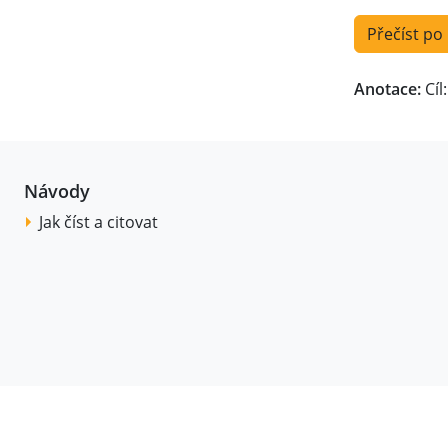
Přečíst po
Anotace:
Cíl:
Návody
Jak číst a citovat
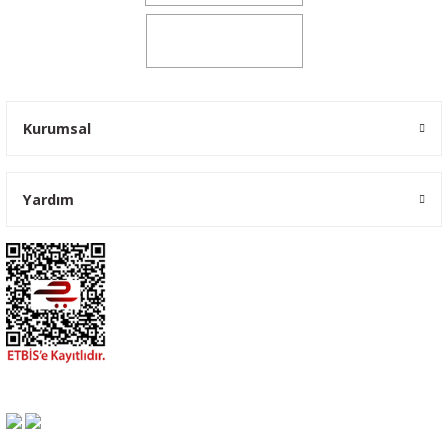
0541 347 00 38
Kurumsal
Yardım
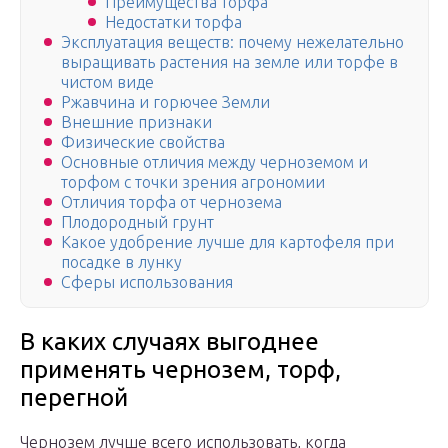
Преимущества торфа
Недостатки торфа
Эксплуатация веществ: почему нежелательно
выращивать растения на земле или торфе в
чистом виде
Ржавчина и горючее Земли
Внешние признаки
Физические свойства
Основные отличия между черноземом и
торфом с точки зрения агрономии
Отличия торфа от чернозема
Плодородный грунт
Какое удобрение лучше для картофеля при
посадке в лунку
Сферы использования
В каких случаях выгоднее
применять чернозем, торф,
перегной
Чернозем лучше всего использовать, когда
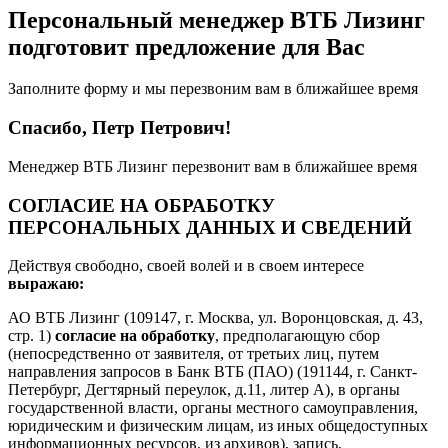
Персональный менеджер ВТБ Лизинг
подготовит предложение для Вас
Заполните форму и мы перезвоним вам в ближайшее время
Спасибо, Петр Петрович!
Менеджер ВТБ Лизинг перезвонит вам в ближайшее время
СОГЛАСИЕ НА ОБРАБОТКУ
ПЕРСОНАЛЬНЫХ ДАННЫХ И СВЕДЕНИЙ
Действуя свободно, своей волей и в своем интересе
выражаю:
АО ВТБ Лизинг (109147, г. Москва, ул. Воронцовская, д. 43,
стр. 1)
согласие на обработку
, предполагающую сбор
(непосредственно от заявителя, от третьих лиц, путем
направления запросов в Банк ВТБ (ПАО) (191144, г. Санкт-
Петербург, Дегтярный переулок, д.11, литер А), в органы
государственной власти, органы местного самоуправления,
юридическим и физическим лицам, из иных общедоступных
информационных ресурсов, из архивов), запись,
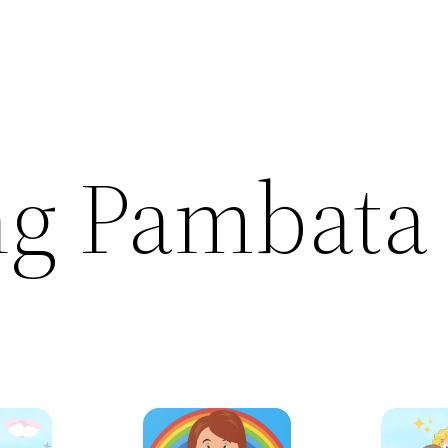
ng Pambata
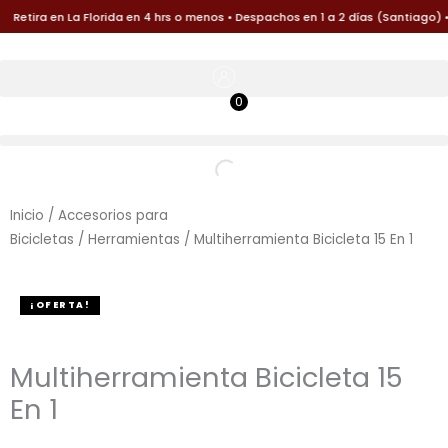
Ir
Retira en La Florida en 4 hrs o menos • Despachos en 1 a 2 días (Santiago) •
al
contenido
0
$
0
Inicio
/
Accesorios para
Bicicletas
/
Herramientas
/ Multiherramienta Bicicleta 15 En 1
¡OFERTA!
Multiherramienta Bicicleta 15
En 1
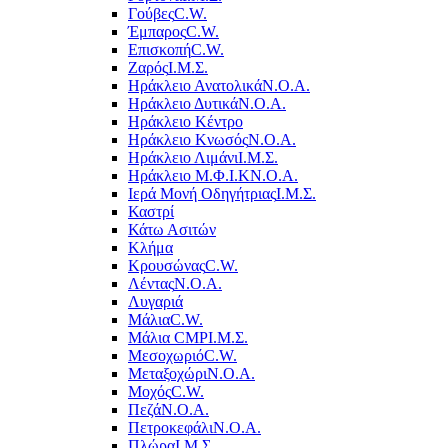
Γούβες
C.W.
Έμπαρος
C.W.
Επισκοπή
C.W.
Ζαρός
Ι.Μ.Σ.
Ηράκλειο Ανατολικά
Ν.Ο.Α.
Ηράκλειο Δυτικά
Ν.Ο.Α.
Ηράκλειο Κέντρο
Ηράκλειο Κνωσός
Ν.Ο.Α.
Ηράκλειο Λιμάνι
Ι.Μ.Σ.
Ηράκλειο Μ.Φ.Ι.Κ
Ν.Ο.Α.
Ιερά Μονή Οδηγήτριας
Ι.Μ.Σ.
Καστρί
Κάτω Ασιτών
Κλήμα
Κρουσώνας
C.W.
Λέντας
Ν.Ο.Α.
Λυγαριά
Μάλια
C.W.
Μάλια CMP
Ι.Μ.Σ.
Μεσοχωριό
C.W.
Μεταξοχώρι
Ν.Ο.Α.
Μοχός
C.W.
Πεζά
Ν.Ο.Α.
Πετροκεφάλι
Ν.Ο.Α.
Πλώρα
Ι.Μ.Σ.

WHAT IS BEING ASKED ▸ Copy out the text from all of the entries above, line for line and unchanged. Leave out the pictures.

EXERCISE SOLUTION ▸
Přečíst po
Anotace:
Cíl:
Návody
Jak číst a citovat
0541 347 00 38
Kurumsal
Yardım
Преимущества торфа
Недостатки торфа
Эксплуатация веществ: почему нежелательно
выращивать растения на земле или торфе в
чистом виде
Ржавчина и горючее Земли
Внешние признаки
Физические свойства
Основные отличия между черноземом и
торфом с точки зрения агрономии
Отличия торфа от чернозема
Плодородный грунт
Какое удобрение лучше для картофеля при
посадке в лунку
Сферы использования
В каких случаях выгоднее
применять чернозем, торф,
перегной
Чернозем лучше всего использовать, когда
Персональный менеджер ВТБ Лизинг
подготовит предложение для Вас
Заполните форму и мы перезвоним вам в ближайшее время
Спасибо, Петр Петрович!
Менеджер ВТБ Лизинг перезвонит вам в ближайшее время
СОГЛАСИЕ НА ОБРАБОТКУ
ПЕРСОНАЛЬНЫХ ДАННЫХ И СВЕДЕНИЙ
Действуя свободно, своей волей и в своем интересе
выражаю:
АО ВТБ Лизинг (109147, г. Москва, ул. Воронцовская, д. 43,
стр. 1)
согласие на обработку
, предполагающую сбор
(непосредственно от заявителя, от третьих лиц, путем
направления запросов в Банк ВТБ (ПАО) (191144, г. Санкт-
Петербург, Дегтярный переулок, д.11, литер А), в органы
государственной власти, органы местного самоуправления,
юридическим и физическим лицам, из иных общедоступных
информационных ресурсов, из архивов), запись,
ng Pambata
Ir
Retira en La Florida en 4 hrs o menos • Despachos en 1 a 2 días (Santiago) •
al
contenido
0
$
0
Inicio
/
Accesorios para
Bicicletas
/
Herramientas
/ Multiherramienta Bicicleta 15 En 1
¡OFERTA!
Multiherramienta Bicicleta 15
En 1
Γούβες
C.W.
Έμπαρος
C.W.
Επισκοπή
C.W.
Ζαρός
Ι.Μ.Σ.
Ηράκλειο Ανατολικά
Ν.Ο.Α.
Ηράκλειο Δυτικά
Ν.Ο.Α.
Ηράκλειο Κέντρο
Ηράκλειο Κνωσός
Ν.Ο.Α.
Ηράκλειο Λιμάνι
Ι.Μ.Σ.
Ηράκλειο Μ.Φ.Ι.Κ
Ν.Ο.Α.
Ιερά Μονή Οδηγήτριας
Ι.Μ.Σ.
Καστρί
Κάτω Ασιτών
Κλήμα
Κρουσώνας
C.W.
Λέντας
Ν.Ο.Α.
Λυγαριά
Μάλια
C.W.
Μάλια CMP
Ι.Μ.Σ.
Μεσοχωριό
C.W.
Μεταξοχώρι
Ν.Ο.Α.
Μοχός
C.W.
Πεζά
Ν.Ο.Α.
Πετροκεφάλι
Ν.Ο.Α.
Πλώρα
Ι.Μ.Σ.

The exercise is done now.